Creating data bins with numeric labels with cut()

This is Python code to bin data into bins with a numerical label:

pd.cut(housing["median_income"], bins=[0., 1.5, 3.0, 4.5, 6., np.inf], labels=[1, 2, 3, 4, 5])

I want to do this in Julia, but it seems that Julia’s cut() function only allows for string labels:

cut(housingDF[:,:median_income], [0., 1.5, 3.0, 4.5, 6., 100.],  labels=[1, 2, 3, 4, 5])
ERROR: TypeError: in keyword argument labels, expected Union{Function, AbstractVector{var"#s54"} where var"#s54"<:AbstractString}, got a value of type Vector{Int64}

It works with string labels though:

cut(housingDF[:,:median_income], [0., 1.5, 3.0, 4.5, 6., 100.], labels=["1", "2", "3", "4", "5"])

How can I get a numerical label for a data bin in Julia?

A quick work-around is to convert to String values:
labels=string.([1, 2, 3, 4, 5]))

I want numerical labels, not String labels.

It’d help if you said where you got this cut function from. Julia itself does not provide a function called cut so I’m guessing this came from a package?

CategoricalArrays ?

It’s from CategoricalArrays package. (The first one is from Python Pandas).

Seems not possible at the moment.

@nalimilan

IIRC I added that type assertion because inference failed without it. But maybe the compiler has improved since then and/or there are other solutions, like using ::Vector{eltype(labels)}. Feel free to try that and make a PR if it works. You’ll also have to change String to eltype(labels) on line 207 too, and of course widen the type of labels in the method signature.

That said, you can easily get numeric values using levelcode.(cut(housingDF.median_income, [0., 1.5, 3.0, 4.5, 6., 100.])).
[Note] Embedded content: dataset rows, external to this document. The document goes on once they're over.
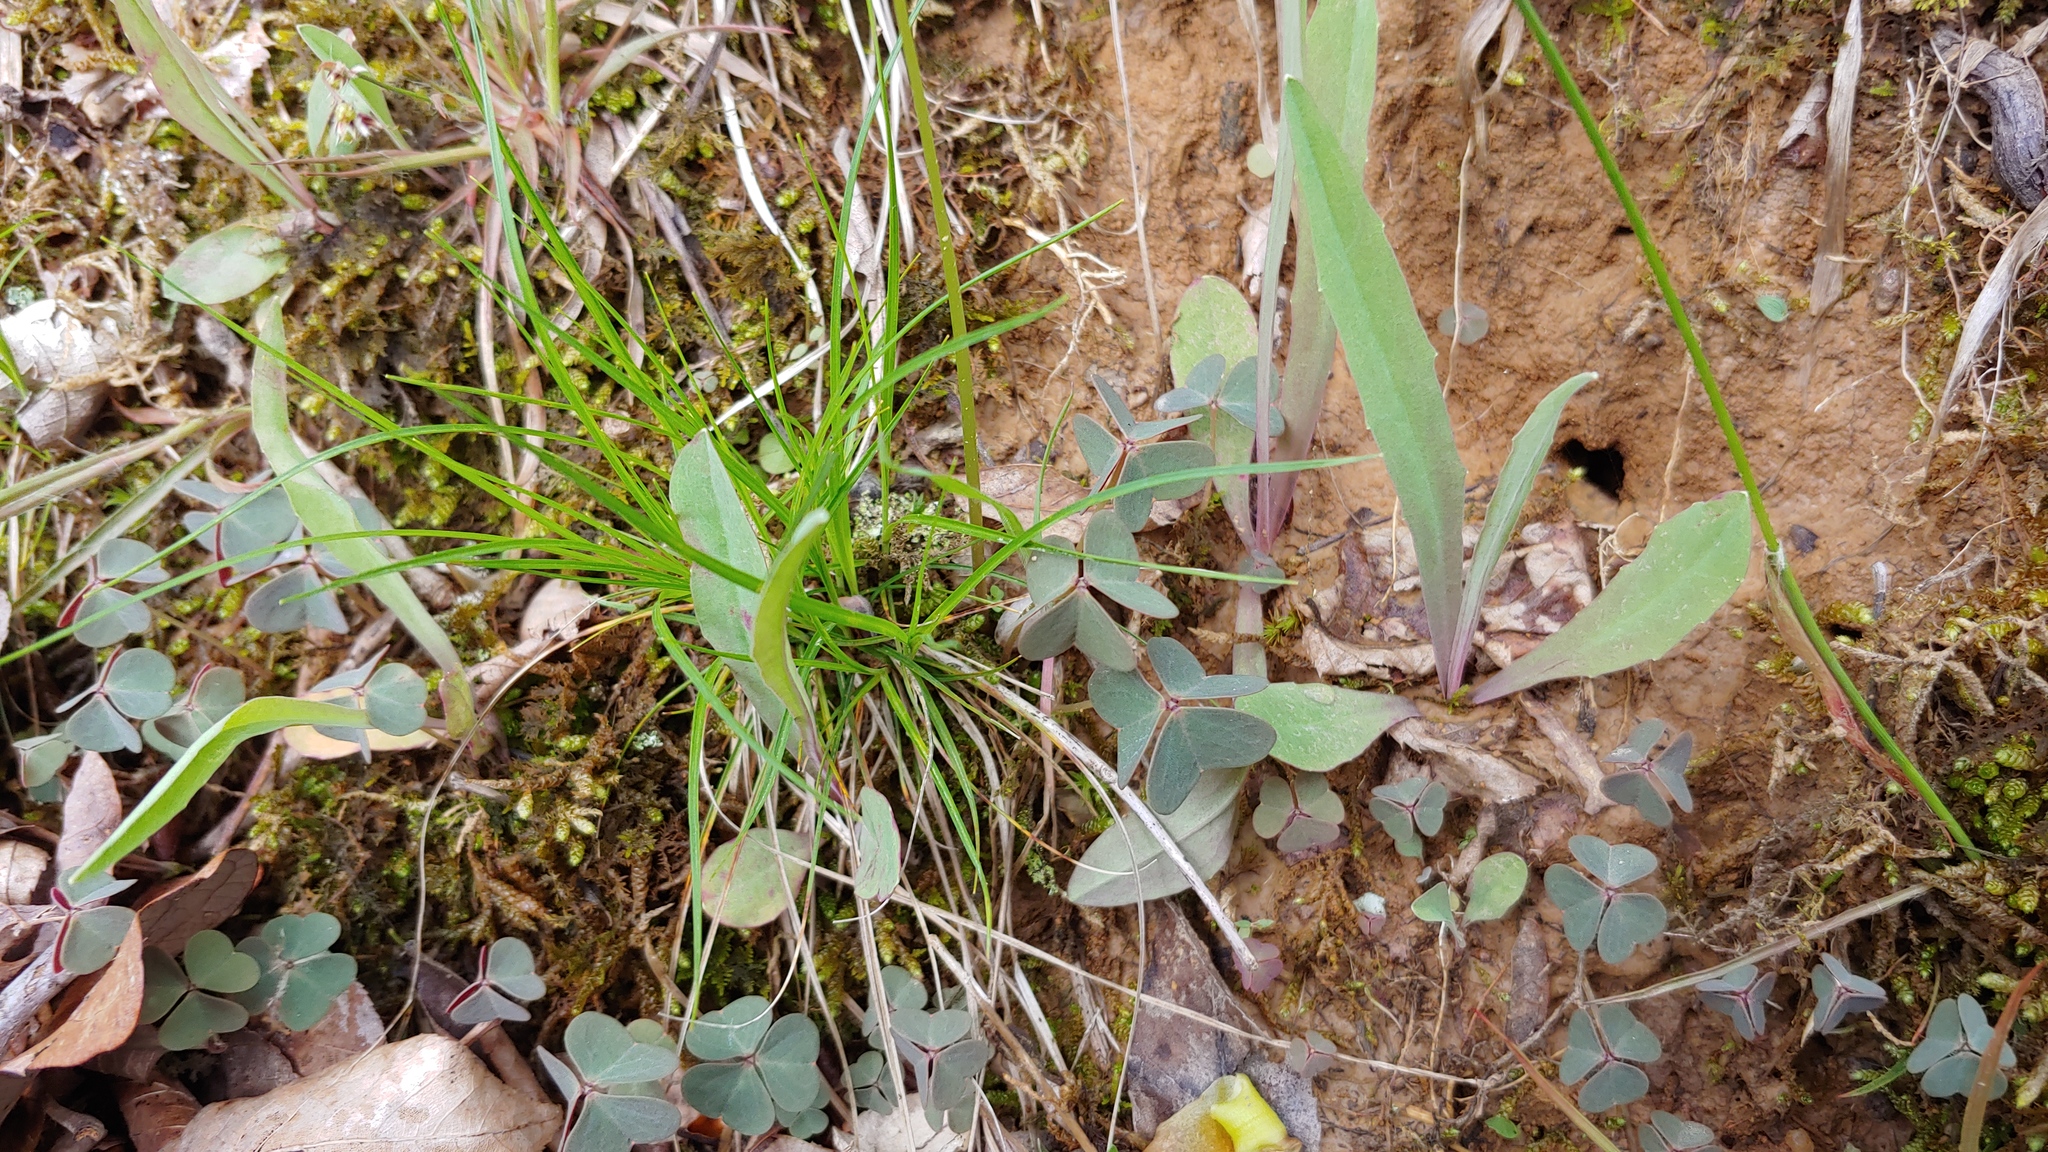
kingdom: Plantae
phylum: Tracheophyta
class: Magnoliopsida
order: Oxalidales
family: Oxalidaceae
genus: Oxalis
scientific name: Oxalis violacea
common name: Violet wood-sorrel
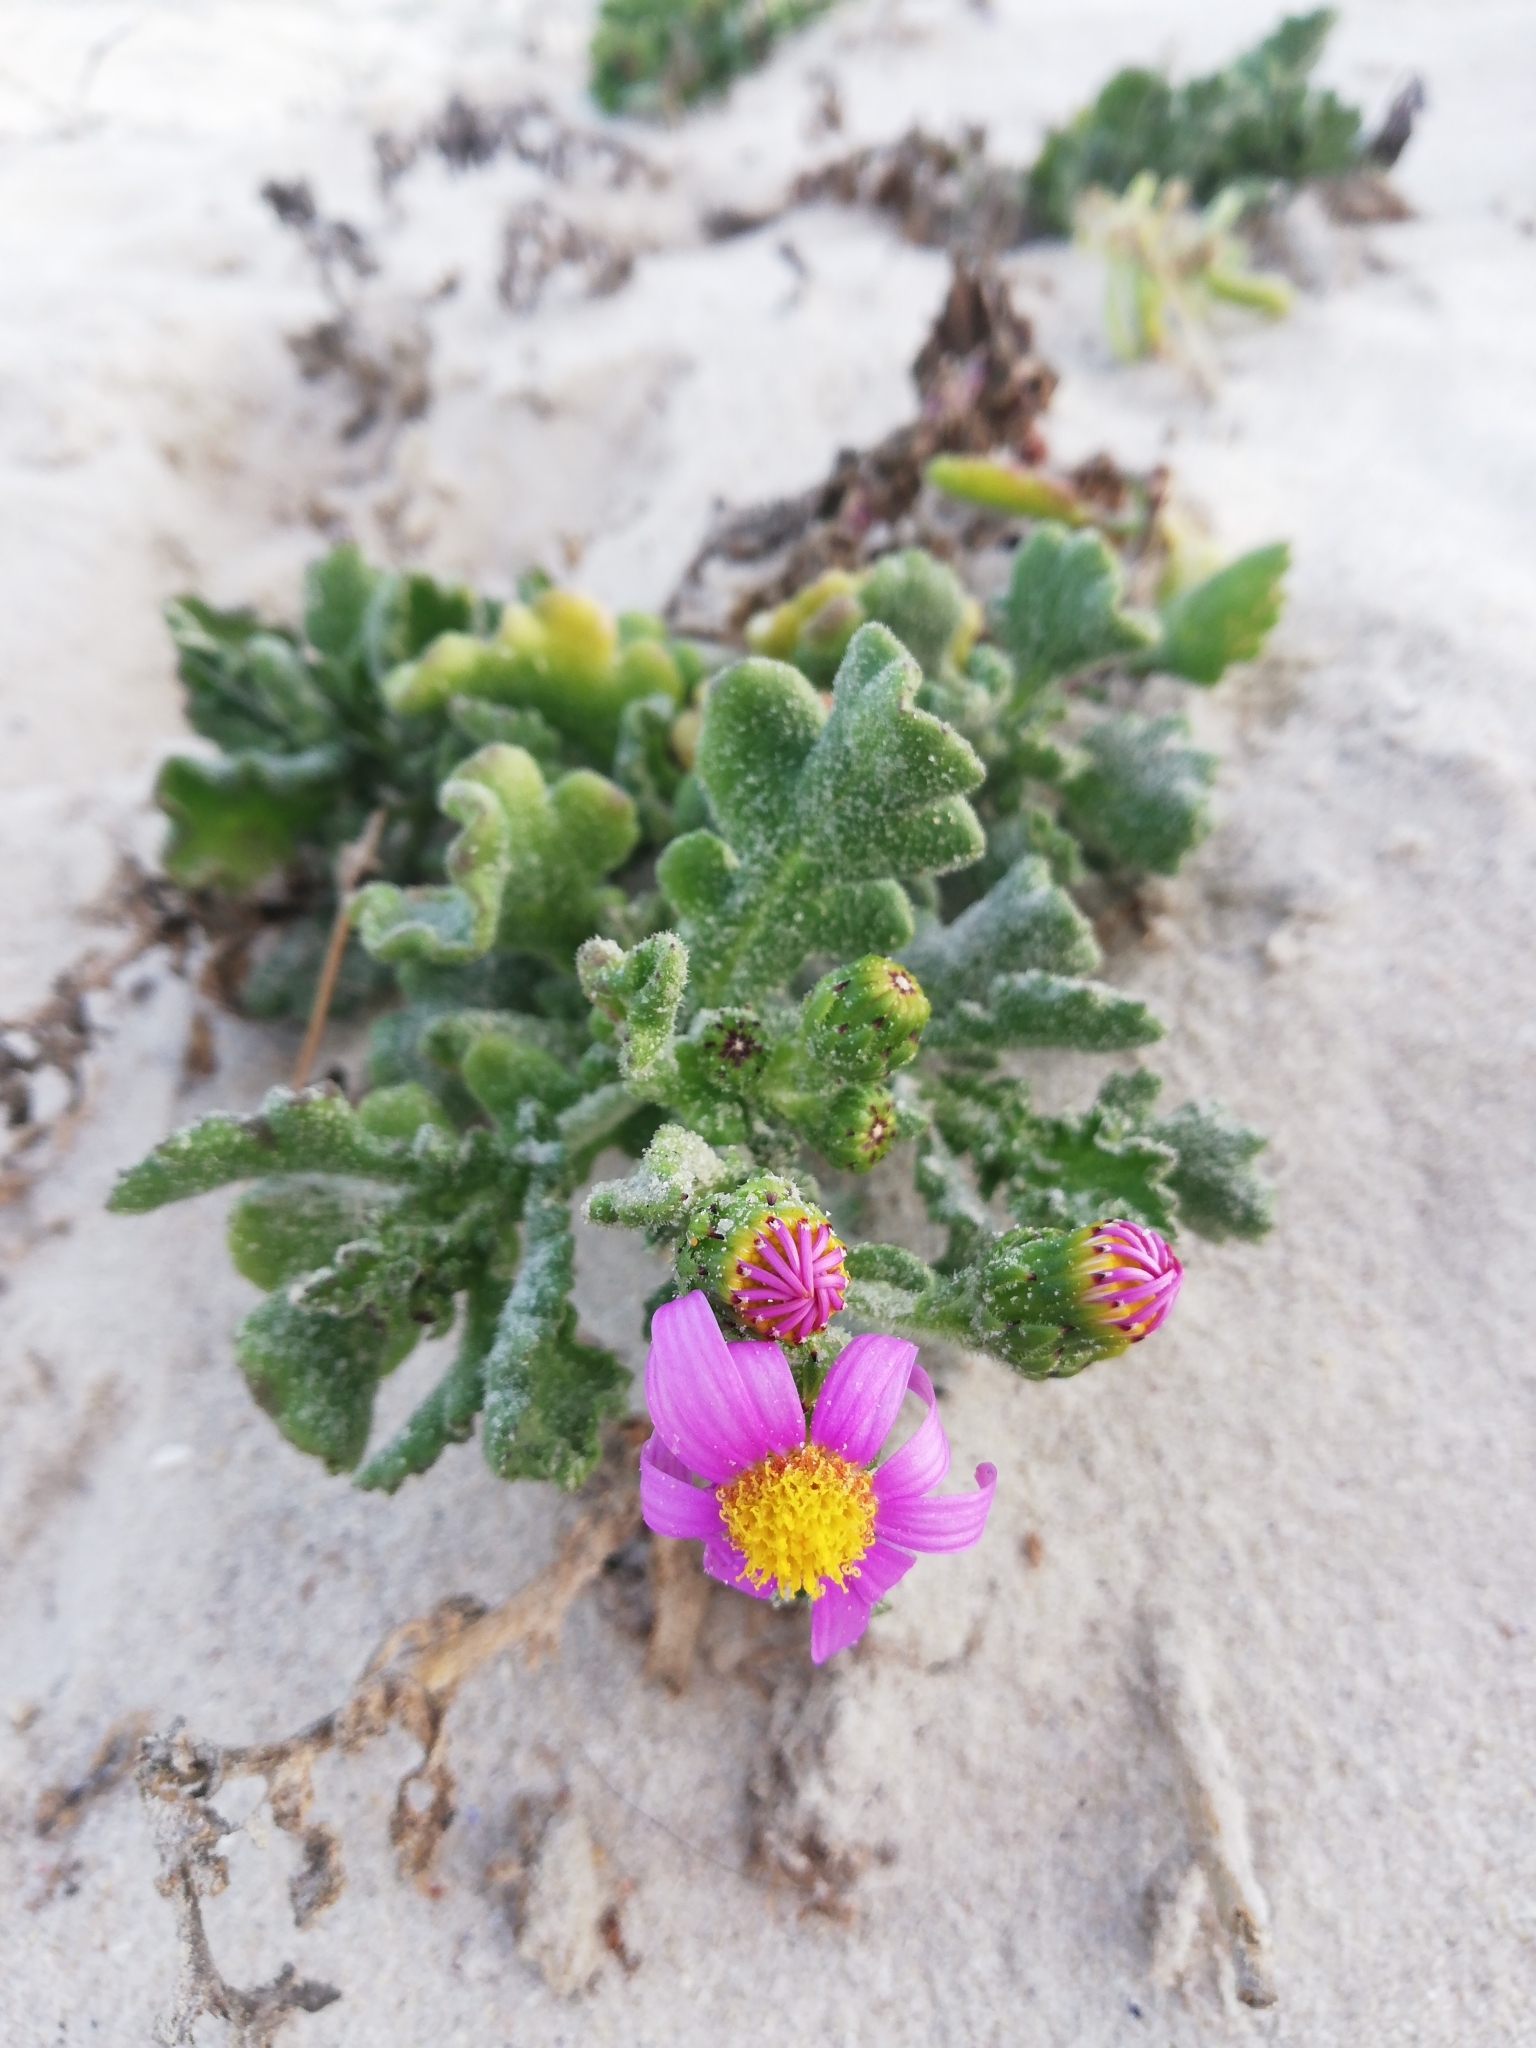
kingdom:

The difference is that you’ll get a plain Vector{Int} rather than a CategoricalVector{Int}, which may or may not be what you want.

(BTW, housingDF[:,:median_income] makes an unnecessary copy of the column, you can use housingDF[!, :median_income] or housingDF.median_income instead.)

It seems to be fine on 1.6 and 1.7 at least :slight_smile:

https://github.com/JuliaData/CategoricalArrays.jl/pull/393

Definitely not in 1.6.6.

Works now:

      Status `C:\Users\stephan\.julia\environments\v1.7\Project.toml`
  [324d7699] CategoricalArrays v0.10.6

julia> cut(0:10, 0:5:15, labels=[2.5, 7.5, 12.5])
11-element CategoricalArray{Float64,1,UInt32}:
 2.5
 2.5
 2.5
 2.5
 2.5
 7.5
 7.5
 7.5
 7.5
 7.5
 12.5

How do you create right-closed intervals?